While he was away, Ann Davies had converted to the LDS Church, guided by George Romney, and had begun attending Brigham Young University. Mitt was nervous that she had been wooed by others while he was away, and indeed she had dated others, but at their first meeting following his return they reconnected and agreed to get married quickly. That happened on March 21, 1969, in a Bloomfield Hills civil ceremony presided over by a church elder; the following day the couple flew to Utah for a wedding ceremony at the Salt Lake Temple.
Romney began attending Brigham Young too. He had missed much of the tumultuous American anti-Vietnam War movement while away, and was surprised to learn that his father had turned against the war during his ill-fated 1968 presidential campaign. Regarding the military draft, Romney had initially gotten a student deferment, then like most other Mormon missionaries had received a ministerial deferment while in France, then got another student deferment. When those ran out, his high number in the December 1969 draft lottery (300) meant he would not be selected.

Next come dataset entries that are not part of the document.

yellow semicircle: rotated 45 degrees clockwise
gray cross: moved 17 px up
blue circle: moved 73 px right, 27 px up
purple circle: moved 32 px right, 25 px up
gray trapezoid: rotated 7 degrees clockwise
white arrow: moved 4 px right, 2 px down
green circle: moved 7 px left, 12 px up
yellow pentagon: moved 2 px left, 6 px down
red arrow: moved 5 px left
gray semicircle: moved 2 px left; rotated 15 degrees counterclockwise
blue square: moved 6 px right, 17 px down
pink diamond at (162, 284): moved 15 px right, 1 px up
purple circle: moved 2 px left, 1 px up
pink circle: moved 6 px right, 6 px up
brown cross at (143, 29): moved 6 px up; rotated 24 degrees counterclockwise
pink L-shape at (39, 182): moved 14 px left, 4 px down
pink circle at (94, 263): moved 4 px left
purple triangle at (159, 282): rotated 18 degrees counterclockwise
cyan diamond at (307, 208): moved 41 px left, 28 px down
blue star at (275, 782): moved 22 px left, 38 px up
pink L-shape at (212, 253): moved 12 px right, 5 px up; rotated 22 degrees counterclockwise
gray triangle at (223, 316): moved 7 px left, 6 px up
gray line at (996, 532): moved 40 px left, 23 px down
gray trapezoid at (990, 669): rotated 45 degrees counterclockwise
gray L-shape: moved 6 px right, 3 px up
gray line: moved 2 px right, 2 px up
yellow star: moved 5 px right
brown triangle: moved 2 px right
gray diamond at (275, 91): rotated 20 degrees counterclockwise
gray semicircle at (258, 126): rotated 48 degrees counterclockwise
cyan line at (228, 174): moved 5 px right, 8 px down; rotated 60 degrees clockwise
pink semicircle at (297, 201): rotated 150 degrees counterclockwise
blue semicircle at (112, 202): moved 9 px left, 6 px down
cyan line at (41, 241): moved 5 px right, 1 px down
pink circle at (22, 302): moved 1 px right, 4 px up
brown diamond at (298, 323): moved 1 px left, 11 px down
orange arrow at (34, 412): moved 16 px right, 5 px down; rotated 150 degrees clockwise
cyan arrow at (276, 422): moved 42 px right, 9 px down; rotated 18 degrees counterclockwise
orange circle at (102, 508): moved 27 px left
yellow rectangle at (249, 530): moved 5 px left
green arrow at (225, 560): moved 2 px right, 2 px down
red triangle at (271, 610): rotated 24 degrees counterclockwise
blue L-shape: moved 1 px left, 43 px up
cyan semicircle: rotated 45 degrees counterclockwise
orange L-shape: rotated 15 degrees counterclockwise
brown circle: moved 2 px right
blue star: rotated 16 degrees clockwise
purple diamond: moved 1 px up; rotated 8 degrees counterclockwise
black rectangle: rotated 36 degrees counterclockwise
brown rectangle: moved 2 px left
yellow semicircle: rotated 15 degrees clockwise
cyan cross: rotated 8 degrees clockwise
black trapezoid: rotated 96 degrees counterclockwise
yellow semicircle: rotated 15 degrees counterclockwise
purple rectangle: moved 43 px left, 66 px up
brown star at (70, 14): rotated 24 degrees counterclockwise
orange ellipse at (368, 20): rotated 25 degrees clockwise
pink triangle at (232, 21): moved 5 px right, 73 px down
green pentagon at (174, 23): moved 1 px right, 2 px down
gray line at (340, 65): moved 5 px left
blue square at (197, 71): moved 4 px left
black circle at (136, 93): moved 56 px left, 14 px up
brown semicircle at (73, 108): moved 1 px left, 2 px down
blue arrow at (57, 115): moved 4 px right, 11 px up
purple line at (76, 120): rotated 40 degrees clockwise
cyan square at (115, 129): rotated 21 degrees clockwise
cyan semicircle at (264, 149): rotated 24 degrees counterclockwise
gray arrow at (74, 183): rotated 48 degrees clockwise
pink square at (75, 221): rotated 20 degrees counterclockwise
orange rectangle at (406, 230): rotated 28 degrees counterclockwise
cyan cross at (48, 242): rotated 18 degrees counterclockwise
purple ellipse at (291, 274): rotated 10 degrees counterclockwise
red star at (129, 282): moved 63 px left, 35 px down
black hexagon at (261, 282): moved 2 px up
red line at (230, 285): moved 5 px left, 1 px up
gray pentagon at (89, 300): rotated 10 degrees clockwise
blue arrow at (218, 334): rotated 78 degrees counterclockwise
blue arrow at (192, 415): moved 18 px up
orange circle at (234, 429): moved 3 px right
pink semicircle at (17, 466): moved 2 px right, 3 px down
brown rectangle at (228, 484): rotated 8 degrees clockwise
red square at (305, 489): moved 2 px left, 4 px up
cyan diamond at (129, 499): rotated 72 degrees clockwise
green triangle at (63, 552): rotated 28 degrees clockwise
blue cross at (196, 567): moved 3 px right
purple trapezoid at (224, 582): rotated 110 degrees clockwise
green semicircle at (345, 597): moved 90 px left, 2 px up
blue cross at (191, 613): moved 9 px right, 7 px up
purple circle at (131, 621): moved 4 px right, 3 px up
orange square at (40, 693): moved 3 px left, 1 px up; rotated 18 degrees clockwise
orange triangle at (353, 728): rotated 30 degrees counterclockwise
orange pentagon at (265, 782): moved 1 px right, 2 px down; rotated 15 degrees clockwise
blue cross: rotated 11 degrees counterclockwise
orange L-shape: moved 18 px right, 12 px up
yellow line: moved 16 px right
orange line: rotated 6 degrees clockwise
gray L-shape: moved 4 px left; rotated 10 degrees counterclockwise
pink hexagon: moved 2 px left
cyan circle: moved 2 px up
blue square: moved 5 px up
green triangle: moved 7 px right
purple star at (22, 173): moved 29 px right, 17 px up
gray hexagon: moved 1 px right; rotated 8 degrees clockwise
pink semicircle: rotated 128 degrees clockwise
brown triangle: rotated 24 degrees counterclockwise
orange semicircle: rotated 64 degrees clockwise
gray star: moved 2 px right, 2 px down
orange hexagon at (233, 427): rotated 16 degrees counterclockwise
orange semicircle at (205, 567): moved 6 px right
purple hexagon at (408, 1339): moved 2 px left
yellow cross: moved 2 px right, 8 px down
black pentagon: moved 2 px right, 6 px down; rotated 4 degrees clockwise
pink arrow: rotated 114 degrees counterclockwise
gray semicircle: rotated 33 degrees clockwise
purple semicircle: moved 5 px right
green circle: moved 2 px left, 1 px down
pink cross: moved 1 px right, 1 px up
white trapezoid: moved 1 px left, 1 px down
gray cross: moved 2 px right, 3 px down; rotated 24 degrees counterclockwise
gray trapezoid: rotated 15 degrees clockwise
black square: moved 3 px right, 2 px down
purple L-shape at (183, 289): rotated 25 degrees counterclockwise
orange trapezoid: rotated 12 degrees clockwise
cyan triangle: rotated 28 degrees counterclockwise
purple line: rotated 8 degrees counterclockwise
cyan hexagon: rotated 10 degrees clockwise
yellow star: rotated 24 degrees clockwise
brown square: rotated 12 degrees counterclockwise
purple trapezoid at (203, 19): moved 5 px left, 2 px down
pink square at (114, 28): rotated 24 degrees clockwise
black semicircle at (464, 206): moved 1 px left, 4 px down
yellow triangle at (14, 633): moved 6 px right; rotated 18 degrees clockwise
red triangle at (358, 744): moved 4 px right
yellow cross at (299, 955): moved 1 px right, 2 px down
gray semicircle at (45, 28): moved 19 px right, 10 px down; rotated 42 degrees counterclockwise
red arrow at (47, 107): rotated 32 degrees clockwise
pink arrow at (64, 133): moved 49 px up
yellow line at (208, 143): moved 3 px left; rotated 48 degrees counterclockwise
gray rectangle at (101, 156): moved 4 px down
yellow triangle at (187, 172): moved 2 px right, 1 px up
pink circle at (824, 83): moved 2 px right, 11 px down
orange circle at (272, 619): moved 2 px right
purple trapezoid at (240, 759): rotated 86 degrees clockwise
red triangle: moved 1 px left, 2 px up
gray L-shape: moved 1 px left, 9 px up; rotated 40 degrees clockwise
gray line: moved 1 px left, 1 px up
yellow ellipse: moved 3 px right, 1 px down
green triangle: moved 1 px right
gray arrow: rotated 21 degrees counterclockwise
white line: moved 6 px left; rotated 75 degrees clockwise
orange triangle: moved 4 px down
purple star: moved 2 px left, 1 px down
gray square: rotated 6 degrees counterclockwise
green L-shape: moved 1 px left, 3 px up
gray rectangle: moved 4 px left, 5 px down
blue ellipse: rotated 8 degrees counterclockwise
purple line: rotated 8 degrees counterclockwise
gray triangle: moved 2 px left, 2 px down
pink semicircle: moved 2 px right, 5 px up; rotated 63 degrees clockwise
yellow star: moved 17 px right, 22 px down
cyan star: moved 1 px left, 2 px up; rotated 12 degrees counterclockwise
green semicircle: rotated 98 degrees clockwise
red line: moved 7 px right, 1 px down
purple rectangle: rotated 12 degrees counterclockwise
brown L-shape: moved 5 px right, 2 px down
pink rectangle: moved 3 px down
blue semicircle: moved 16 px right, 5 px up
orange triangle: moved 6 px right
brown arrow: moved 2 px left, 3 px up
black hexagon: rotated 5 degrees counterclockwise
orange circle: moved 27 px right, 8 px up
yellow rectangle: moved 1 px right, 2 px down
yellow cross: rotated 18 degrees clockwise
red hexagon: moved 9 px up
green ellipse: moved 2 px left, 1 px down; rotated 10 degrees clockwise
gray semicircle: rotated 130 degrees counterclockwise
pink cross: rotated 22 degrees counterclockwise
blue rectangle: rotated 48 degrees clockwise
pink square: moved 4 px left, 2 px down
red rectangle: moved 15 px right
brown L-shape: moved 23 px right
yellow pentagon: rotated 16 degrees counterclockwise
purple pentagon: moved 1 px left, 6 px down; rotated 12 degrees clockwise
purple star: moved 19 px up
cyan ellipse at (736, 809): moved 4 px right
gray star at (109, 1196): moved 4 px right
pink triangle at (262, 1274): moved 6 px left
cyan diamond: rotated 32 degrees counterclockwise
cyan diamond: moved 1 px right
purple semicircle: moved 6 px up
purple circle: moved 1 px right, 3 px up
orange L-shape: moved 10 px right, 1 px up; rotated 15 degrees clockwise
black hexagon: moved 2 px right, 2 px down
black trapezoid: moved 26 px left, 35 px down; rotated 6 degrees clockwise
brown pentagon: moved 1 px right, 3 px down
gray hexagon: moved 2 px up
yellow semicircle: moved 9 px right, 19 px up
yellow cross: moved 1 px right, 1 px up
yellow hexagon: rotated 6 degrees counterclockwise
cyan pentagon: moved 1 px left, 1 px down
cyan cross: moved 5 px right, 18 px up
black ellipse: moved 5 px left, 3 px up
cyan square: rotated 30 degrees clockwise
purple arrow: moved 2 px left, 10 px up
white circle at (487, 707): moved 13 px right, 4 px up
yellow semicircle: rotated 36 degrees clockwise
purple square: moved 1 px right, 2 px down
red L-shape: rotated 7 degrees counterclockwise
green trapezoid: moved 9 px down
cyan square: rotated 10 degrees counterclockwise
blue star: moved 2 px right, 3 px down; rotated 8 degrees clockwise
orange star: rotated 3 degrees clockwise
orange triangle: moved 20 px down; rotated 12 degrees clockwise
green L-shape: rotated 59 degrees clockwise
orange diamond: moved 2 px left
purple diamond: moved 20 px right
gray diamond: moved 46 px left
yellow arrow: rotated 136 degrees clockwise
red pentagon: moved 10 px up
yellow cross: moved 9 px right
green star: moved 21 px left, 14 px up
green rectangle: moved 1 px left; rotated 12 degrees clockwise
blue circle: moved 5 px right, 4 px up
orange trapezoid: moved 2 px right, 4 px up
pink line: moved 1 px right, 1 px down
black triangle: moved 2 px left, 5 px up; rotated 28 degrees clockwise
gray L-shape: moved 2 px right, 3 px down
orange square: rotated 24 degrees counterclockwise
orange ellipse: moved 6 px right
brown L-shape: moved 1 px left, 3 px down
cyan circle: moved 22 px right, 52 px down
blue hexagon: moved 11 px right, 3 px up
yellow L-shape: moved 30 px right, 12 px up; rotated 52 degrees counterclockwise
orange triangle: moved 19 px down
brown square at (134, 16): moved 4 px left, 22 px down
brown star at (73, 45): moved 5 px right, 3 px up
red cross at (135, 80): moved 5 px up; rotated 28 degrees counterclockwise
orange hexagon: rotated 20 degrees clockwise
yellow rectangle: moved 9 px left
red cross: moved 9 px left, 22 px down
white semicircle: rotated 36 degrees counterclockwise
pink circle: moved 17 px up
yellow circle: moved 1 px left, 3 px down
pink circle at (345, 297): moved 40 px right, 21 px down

At culturally conservative Brigham Young, Romney continued to be sheltered from much of the upheaval of the era, and did not join the few protests against the war or the LDS Church's policy against giving full membership to blacks. He became president and successful fundraiser for the all-male Cougar Club and showed a new-found discipline in his studies. In his senior year he took leave to work as driver and advance man for his mother Lenore Romney's eventually unsuccessful 1970 campaign for U.S. Senator from Michigan. He graduated from Brigham Young in 1971, earning a Bachelor of Arts in English and giving commencement addresses to both his own College of Humanities and to the whole university.
The Romneys' first son, Tagg, was born in 1970 while both were undergraduates at Brigham Young and living in a basement apartment. They subsequently had Matt (1971), Josh (1975), Ben (1978), and Craig. Ann Romney's work as a stay-at-home mom would enable her husband to pursue his career.
Romney still wanted to pursue a business path, but his father, by now serving in President Richard Nixon's cabinet as U.S. Secretary of Housing and Urban Development, advised that a law degree would be valuable. Thus Romney became one of only 15 students to enroll at the recently created joint Juris Doctor/Master of Business Administration four-year program coordinated between Harvard Law School and Harvard Business School. Fellow students noted Romney's strong work ethic and buttoned-down appearance; he lived in a Belmont, Massachusetts house with Ann and by now two children. He graduated in 1975 cum laude from the law school, representing a standing in the top third of that class, and was named a Baker Scholar for graduating in the top five percent of his business school class.